◆ **Exercise task**
Rewrite the lines in the records below, swapping "colour" for "shade" and keeping everything else the same.

◆ **Data shown**

[start]

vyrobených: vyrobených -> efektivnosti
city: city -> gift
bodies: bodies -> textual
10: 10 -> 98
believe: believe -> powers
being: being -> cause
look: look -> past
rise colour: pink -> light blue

[end]

◆ **Task output**
vyrobených: vyrobených -> efektivnosti
city: city -> gift
bodies: bodies -> textual
10: 10 -> 98
believe: believe -> powers
being: being -> cause
look: look -> past
rise shade: pink -> light blue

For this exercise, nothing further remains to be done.